For liability to be imposed here, there must be an actual causal link between the actions of the Defendant and the alleged unconstitutional action. Monell v. Department of Social Services, 436 U.S. 658, 691-692 (1978). Defendant must have had "direct personal participation in the deprivation" or "set[] in motion a series of acts by others which the actor [knew] or reasonably should [have known] would cause others to inflict the constitutional injury." Johnson v. Duffy, 588 F.2d 740, 743-744 (9th Cir. 1978).

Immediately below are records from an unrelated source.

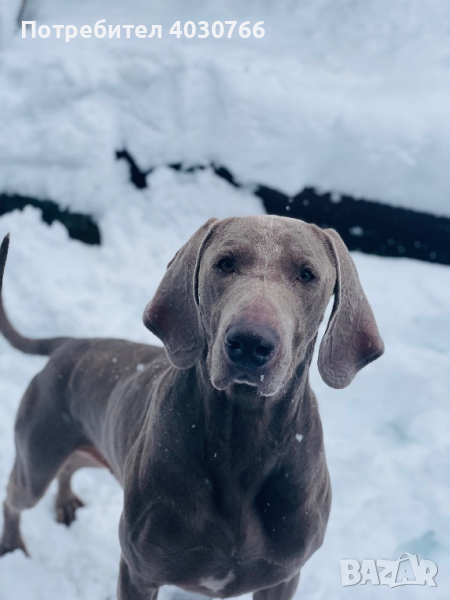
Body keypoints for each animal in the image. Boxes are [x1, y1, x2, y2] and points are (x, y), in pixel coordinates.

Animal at [0, 217, 384, 600]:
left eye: (307, 274)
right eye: (225, 263)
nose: (250, 343)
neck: (243, 438)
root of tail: (68, 344)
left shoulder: (282, 579)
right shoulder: (140, 572)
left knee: (69, 467)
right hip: (37, 458)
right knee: (15, 497)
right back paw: (13, 546)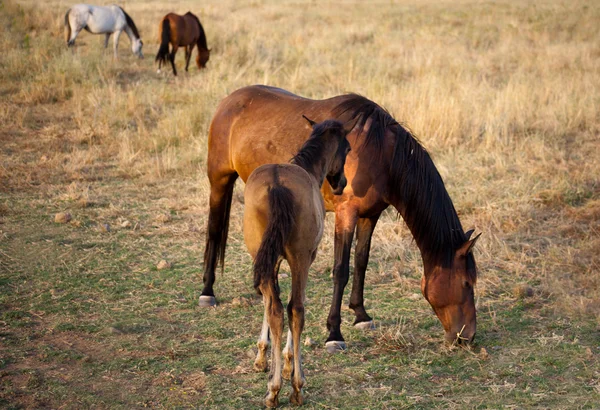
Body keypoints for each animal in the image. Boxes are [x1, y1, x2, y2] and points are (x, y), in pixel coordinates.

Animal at [202, 84, 482, 350]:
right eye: (467, 283)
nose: (467, 337)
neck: (382, 152)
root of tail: (229, 101)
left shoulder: (370, 215)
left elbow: (361, 261)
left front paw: (361, 315)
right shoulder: (345, 214)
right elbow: (341, 270)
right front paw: (334, 334)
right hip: (219, 180)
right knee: (214, 231)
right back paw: (207, 291)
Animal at [245, 117, 352, 406]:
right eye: (348, 148)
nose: (342, 183)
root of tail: (277, 186)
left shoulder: (269, 259)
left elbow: (269, 303)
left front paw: (264, 358)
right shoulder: (304, 259)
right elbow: (293, 306)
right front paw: (287, 363)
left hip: (265, 256)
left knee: (276, 308)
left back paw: (273, 390)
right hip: (300, 259)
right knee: (296, 309)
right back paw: (295, 387)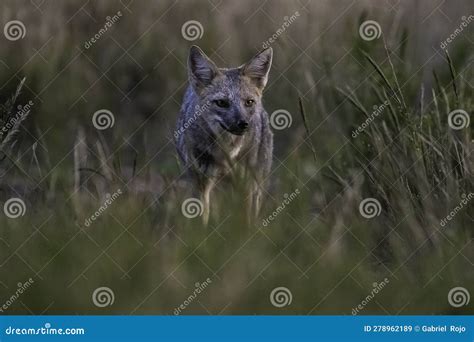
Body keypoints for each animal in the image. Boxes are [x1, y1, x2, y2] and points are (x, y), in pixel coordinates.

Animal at [175, 45, 274, 226]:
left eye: (249, 102)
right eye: (221, 103)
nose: (243, 123)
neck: (226, 150)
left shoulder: (245, 183)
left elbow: (244, 221)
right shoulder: (201, 182)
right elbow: (201, 219)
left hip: (255, 182)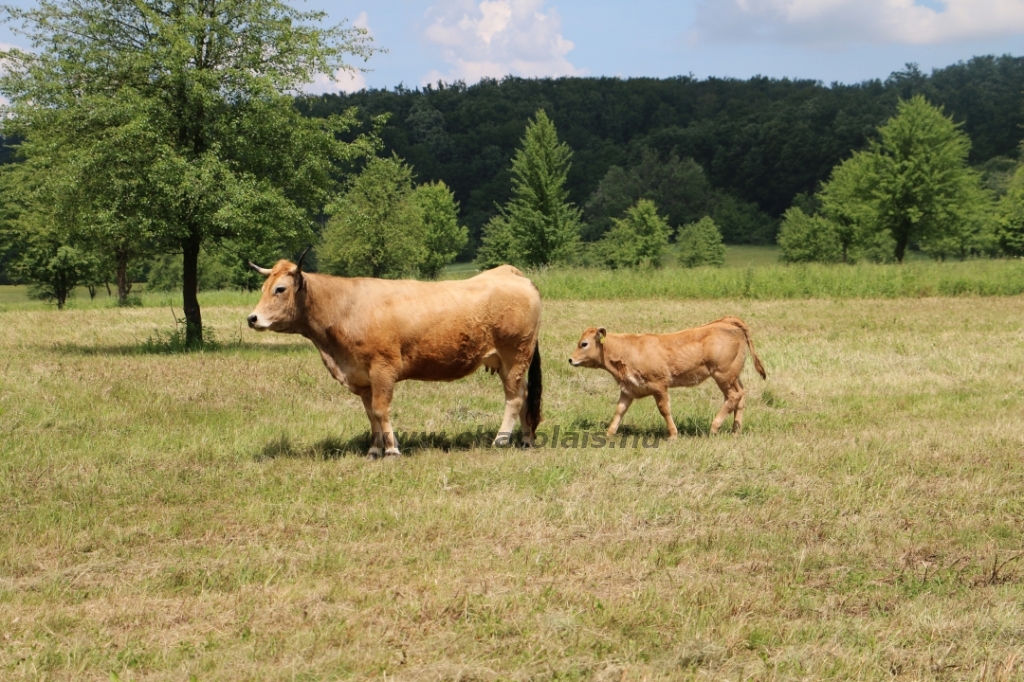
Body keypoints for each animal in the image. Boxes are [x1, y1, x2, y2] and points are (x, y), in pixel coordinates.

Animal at [247, 256, 544, 456]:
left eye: (280, 289)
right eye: (262, 288)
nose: (252, 318)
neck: (344, 307)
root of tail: (509, 273)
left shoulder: (383, 368)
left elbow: (381, 409)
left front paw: (391, 449)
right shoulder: (362, 376)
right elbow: (370, 414)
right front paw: (374, 450)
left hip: (515, 355)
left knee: (514, 398)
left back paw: (501, 440)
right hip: (511, 362)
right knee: (525, 394)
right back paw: (526, 440)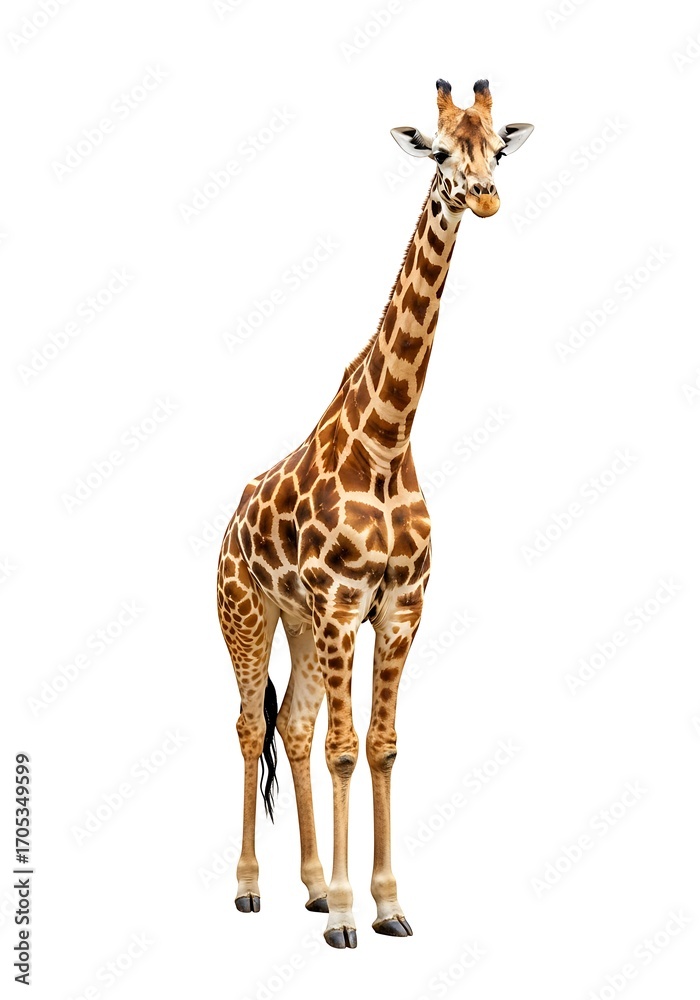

On the other hand, assuming Plaintiff is alleging that Defendant should be held liable for the actions of his subordinates who denied the transfer request, this theory is equally unavailing. There is no respondeat superior liability under 42 U.S.C. § 1983. Palmer v. Sanderson, 9 F.3d 1433, 1437-38 (9th Cir. 1993); Monell, 436 U.S. at 691 (the supervisor of someone who allegedly violated a plaintiff's constitutional rights is not made liable for the violation by virtue of that role). "Liability under § 1983 arises only upon a showing of personal participation by the defendant. (Citation.) A supervisor is only liable for constitutional violations of his subordinates if the supervisor participated in or directed the violations, or knew of the violations and failed to act to prevent them. There is no respondeat superior liability under § 1983." Taylor v. List, 880 F.2d 1040, 1045 (9th Cir. 1989), citation omitted. Thus, because Plaintiff does not present any evidence-and, in fact, does not even contend-that Defendant had any personal role in the alleged deprivation, that he condoned it or was even aware of it, the Court finds that Defendant Yates is entitled to summary judgment.
IV. CONCLUSION
For all the reasons set forth above, it is HEREBY RECOMMENDED that:
1. Defendant's April 28, 2011, motion for summary judgment (Doc. 53) be GRANTED.These Findings and Recommendations will be submitted to the United States District Judge assigned to the case, pursuant to the provisions of Title 28 U.S.C. § 636(b)(1). Within thirty (30) days after being served with these Findings and Recommendations, the parties may file written objections with the court. The document should be captioned "Objections to Magistrate Judge's Findings and Recommendations." The parties are advised that failure to file objections within the specified time may waive the right to appeal the District Court's order. Martinez v. Ylst, 951 F.2d 1153 (9th Cir. 1991). IT IS SO ORDERED.
2. The Clerk of the Court enter judgment and close this case.